Reportagen

DIE ERBSCHAFT UNSERER ZEIT

Der 27. Januar 2022 war auch in Hohenstein-Ernstthal ein nasskalter, stürmischer Wintertag. Doch 20 Besucher machten sich auf den Weg in das Textil- und Rennsportmuseum. (Mehr Anmeldungen waren nach den geltenden Regeln nicht möglich.) Dort stellte der Mironde Verlag den zweiten Band der Literarischen Wanderung durch Mitteldeutschland mit dem Titel VON GOETHE BIS RATHENAU, der von Johannes Eichenthal verfasst wurde, vor.

Frau Palm, die Museumsleiterin begrüßten die Gäste.

Herr Kreul vom Geschichtsverein Hohenstein-Ernstthal begrüßte ebenfalls die Gäste.

Dr.
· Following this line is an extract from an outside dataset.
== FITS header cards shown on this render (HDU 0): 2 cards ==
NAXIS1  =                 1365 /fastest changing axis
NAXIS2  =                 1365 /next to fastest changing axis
Andreas Eichler, der Programmleiter des Mironde Verlages, musste den Autor des Buches in der Vorstellung vertreten. Eichler führte mit Bezug auf den ersten Band der Literarischen Wanderungen durch Mitteldeutschland mit dem Titel VON DEN MINNESÄNGERN BIS HERDER in den zweiten Band ein. Er hob besonders die Erbschaft der sprachlichen und kulturellen Überlieferung hervor. Man kann sich das Erbe nicht aussuchen, so Eichler, und man kann sein Erbe nur als Ganzes, in der Gesamtheit seiner widersprüchlichen Beziehungen, annehmen oder als Ganzes ablehnen. Wenn man sein Erbe in Gänze annimmt, erwächst daraus eine große Aufgabe zur Konstituierung der eigenen regionalen Kultur (Mentalität). Aber mit diesem Unterfangen gewinnt man Zukunftsfähigkeit. Wenn man seine kulturelle Erbschaft ablehnt, dann ist man kultur- und zukunftslos. Es gelte daher mit Besonnenheit der eigenen Erbschaft gerecht zu werden. (Besonnenheit ist die Anwendung von Weisheit, der Einheit der Gegensätze Glauben und Vernunft.)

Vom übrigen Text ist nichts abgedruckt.